The MSM is a model of the underlying process. We can go between them using these synthetic trajectories as many times as we want. For example, consider a process A <-> B <->C. What the MSM does is model the entire process using trajectories that go from A->B, B->C, C->B,C->A ... Then once we have the model built, we can now go from A-> B->C->B->A as many times as we want because we understand what the transition probabilities and timescales of going between these metastable states are.
first, if the time between each frame is the MSM lagtime, then if I set the number of frames to be extremely high, the length of the synthetic trajectory will far exceed the length of the MSM or the total MD trajectories that I use to construct MSM, which seems weird ? Also, it seems to me that the length of the MSM synthetic trajectory is related to how many times that different intermediate state convert into each other?
as for the reappearance of the same structure snapshot, I mean sometime during the synthetic trajectory, the structure just keep unchanged for a certain time, I am not sure whether it is wrong with my choice of the length of synthetic trajectory or anything else. Thanks.
The structure not changing for several frames should be pretty normal, because in general the self-transition probability of a state is much larger than interstate transition probabilities. This is actually one of the properties you want to see when you build a MSM, since that means the protein has time to randomly wiggle around in its current state and "forget" where it came from before going somewhere else, i.e. the definition of Markovian. Your synthetic MSM trajectory is just sampling from your transition matrix, so it's not uncommon for the protein to just stay in the same state for a long time.

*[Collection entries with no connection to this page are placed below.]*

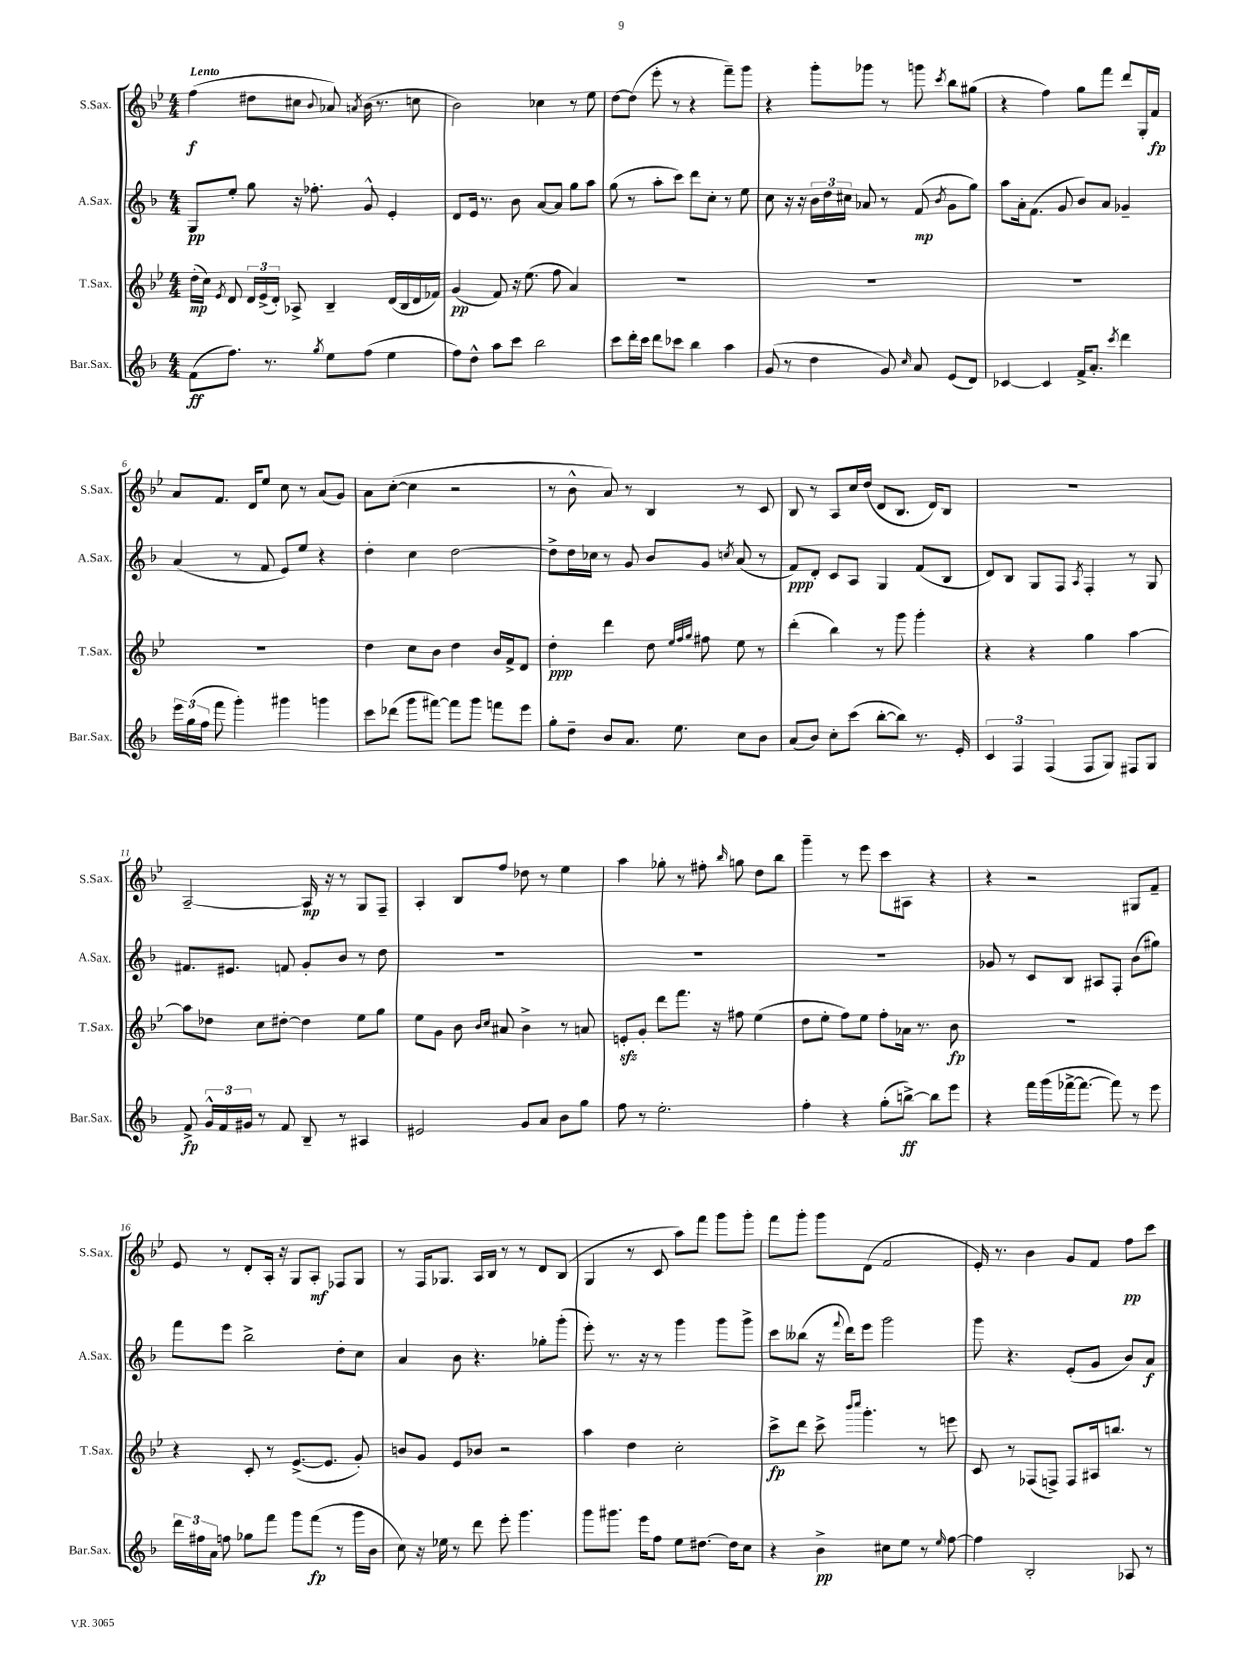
<<
\new StaffGroup <<
\new Staff = "s0" \with { instrumentName = "S.Sax." shortInstrumentName = "S.Sax." } {
    \clef treble \key bes \major \numericTimeSignature \time 4/4 \tempo "Lento"
    \autoBeamOff f''4\f( dis''8[ cis''8] \appoggiatura { bes'8 } aes'8) \acciaccatura { a'8 } bes'16( r8. c''8 |
    bes'2) ces''4 r8 ees''8 |
    d''8[~ d''8]( ees'''8-. r8 r4 f'''8[--) g'''8] |
    r4 g'''8[-. ges'''8] r8 g'''8 \acciaccatura { c'''8 } bes''8[ gis''8]( |
    r4 f''4) g''8[ f'''8] d'''8[ g16-. f'16]\fp |
    a'8[ f'8.] d'16[ ees''8] c''8 r8 a'8[( g'8]) |
    a'8[ c''8]~-.( c''4 r2 |
    r8 bes'8-^ a'8) r8 bes4 r8 c'8 |
    bes8 r8 a8[ c''16 d''16]( d'8[ bes8.] d'16[) bes8] |
    R1 |
    a2~-- a16\mp r16 r8 g8[ f8]-- |
    a4-. bes8[ f''8] des''8 r8 ees''4 |
    a''4 ges''8-. r8 fis''8-. \grace { bes''16 } g''8 d''8[ bes''8] |
    g'''4-- r8 ees'''8 c'''8[ ais8] r4 |
    r4 r2 gis8[ f'8]-- |
    ees'8 r8 d'8[-. a16]-. r16 g8[ a8]-.\mf fes8[ g8] |
    r8 f16[ ges8.] a16[ bes16] r8 r8 d'8[ bes8]( |
    g4 r8 c'8 a''8[) f'''8] g'''8[ g'''8]-. |
    f'''8[ g'''8]-. g'''8[ d'8]( f'2 |
    ees'16-.) r8. bes'4 g'8[ f'8] f''8[\pp c'''8] \bar "|." |
}
\new Staff = "s1" \with { instrumentName = "A.Sax." shortInstrumentName = "A.Sax." } {
    \clef treble \key f \major \numericTimeSignature \time 4/4
    \autoBeamOff g8[\pp e''8]-. g''8 r16 fes''8.-. g'8-^ e'4-. |
    d'8[ e'16] r8. bes'8 a'8[~ a'8] g''8[ a''8] |
    g''8( r8 a''8[-. c'''8]) d'''8[ c''8]-. r8 e''8 |
    c''8 r16 r16 \tuplet 3/2 { bes'16[ d''16 cis''16] } aes'8 r8 f'8\mp( \acciaccatura { bes'8 } g'8[ g''8]) |
    a''8[ a'16-. f'8.]( g'8 bes'8[) a'8] ges'4-- |
    a'4( r8 f'8 e'8[) e''8] r4 |
    d''4-. c''4 d''2~ |
    d''8[-> d''16 ces''16] r8 g'8 bes'8[ g'8] \acciaccatura { c''8 } a'8( r8 |
    f'8[\ppp) d'8]-. c'8[ a8] g4 f'8[( bes8] |
    d'8[) bes8] g8[ f8] \acciaccatura { a8 } f4-. r8 g8 |
    fis'8.[ eis'8.] f'8 g'8[-. bes'8] r8 d''8 |
    R1 |
    R1 |
    R1 |
    ges'8 r8 c'8[ bes8] ais8[ f8]-. bes'8[( gis''8]) |
    f'''8[ e'''8] bes''2-> d''8[-. c''8] |
    a'4 bes'8 r4. ges''8[-. g'''8]-.( |
    e'''8-.) r8. r16 r8 g'''4 g'''8[ g'''8]-> |
    c'''8[ beses''8]( r16 \appoggiatura { f'''8 } d'''16[) e'''8] g'''2 |
    g'''8 r4. e'8[-.( g'8] bes'8[) a'8]\f \bar "|." |
}
\new Staff = "s2" \with { instrumentName = "T.Sax." shortInstrumentName = "T.Sax." } {
    \clef treble \key bes \major \numericTimeSignature \time 4/4
    \autoBeamOff d''16[-.\mp( c''16]) \acciaccatura { ees'8 } d'8 \tuplet 3/2 { d'16[ ees'16->( d'16]-.) } aes8-> bes4-- d'16[( bes16 d'16 fes'16]) |
    g'4\pp( f'8) r16 ees''8.( f''8 a'4) |
    R1 |
    R1 |
    R1 |
    R1 |
    d''4 c''8[ bes'8] d''4 bes'16[ f'16-> d'8] |
    d''4-.\ppp d'''4 d''8 \grace { ees''32[ f''32 g''32] } fis''8 ees''8 r8 |
    d'''4-.( bes''4) r8 g'''8 g'''4-. |
    r4 r4 g''4 a''4~ |
    a''8[ des''8] c''8[ dis''8]~-. dis''4 ees''8[ g''8] |
    ees''8[ g'8] bes'8 \grace { bes'16[ c''16] } ais'8 bes'4-> r8 a'8 |
    e'8[-.\sfz g'8]-. d'''8[ f'''8.] r16 fis''8 ees''4( |
    d''8[ ees''8]-. f''8[) ees''8] f''8[-. aes'16] r8. bes'8\fp |
    R1 |
    r4 c'8-. r8 ees'8.[~->( ees'8.] g'8-.) |
    b'8[ g'8] ees'8[ bes'8] r2 |
    a''4 d''4 c''2-. |
    c'''8[->\fp d'''8] c'''8-> \grace { bes'''16[ c''''16] } g'''4.-. r8 e'''8 |
    c'8 r8 fes8[( f8]->) f8[ ais16 b''8.] r8 \bar "|." |
}
\new Staff = "s3" \with { instrumentName = "Bar.Sax." shortInstrumentName = "Bar.Sax." } {
    \clef treble \key f \major \numericTimeSignature \time 4/4
    \autoBeamOff f'8[\ff( f''8.]) r8. \acciaccatura { g''8 } e''8[ f''8]( e''4 |
    f''8[) d''8]-^ a''8[ c'''8] bes''2 |
    c'''8[ d'''16-. c'''16] d'''8[ ces'''8] bes''4 a''4 |
    g'8( r8 d''4 g'8) \grace { c''16 } a'8 e'8[( d'8]) |
    ces'4~ ces'4 f'16[-> a'8.]-. \acciaccatura { c'''8 } d'''4 |
    \tuplet 3/2 { e'''16[ g''16( f''16] } f'''8 g'''4-.) gis'''4 g'''4 |
    c'''8[ des'''8]( g'''8[ fis'''8]~) fis'''8[ g'''8] f'''8[ e'''8] |
    g''8[-. d''8]-- bes'8[ a'8.] e''8. c''8[ bes'8] |
    a'8[( bes'8]) c''8[-. c'''8]( bes''8[~-. bes''8]) r8. e'16-. |
    \tuplet 3/2 { c'4 f4 f4( } f8[ g8]) fis8[ g8] |
    f'8->\fp \tuplet 3/2 { g'16[-^ f'16 gis'16] } r8 f'8 bes8-- r8 ais4 |
    eis'2 g'8[ a'8] bes'8[ g''8] |
    f''8 r8 e''2.-. |
    f''4-. r4 g''8[-.( b''8]~->\ff) b''8[ e'''8] |
    r4 f'''16[ g'''16( fes'''16~-> fes'''8.]~ fes'''8) r8 e'''8 |
    \tuplet 3/2 { d'''16[ fis''16 a'16] } f''8 ges''8[ f'''8] g'''8[ f'''8]\fp( r8 g'''16[ bes'16] |
    c''8) r16 ees''16 r8 d'''8 e'''8-. g'''4. |
    g'''8[ gis'''8.] e'''16[ f''8] e''8[ dis''8.]~ dis''16[ c''8] |
    r4 bes'4->\pp cis''8[ e''8] r8 \grace { e''16 } f''8~ |
    f''4 bes2-. aes8 r8 \bar "|." |
}
>>
>>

As for your other question regarding running the MSM trajectory longer than the original simulation, that's perfectly fine, because you're not actually generating any new information from the MSM trajectory, just reproducing known data. If you run a microsecond of MD and create a millisecond MSM trajectory, the MSM is not actually running new simulations and exploring new parts of the free energy landscape for you. It's just repeating what you've seen in your original MD simulation over and over again.
As a stupid example, if you have a protein that folds on the millisecond timescale and you run a microsecond of MD, creating a MSM trajectory a millisecond long will not magically fold the protein for you, since you haven't actually sampled those dynamics in the actual MD data.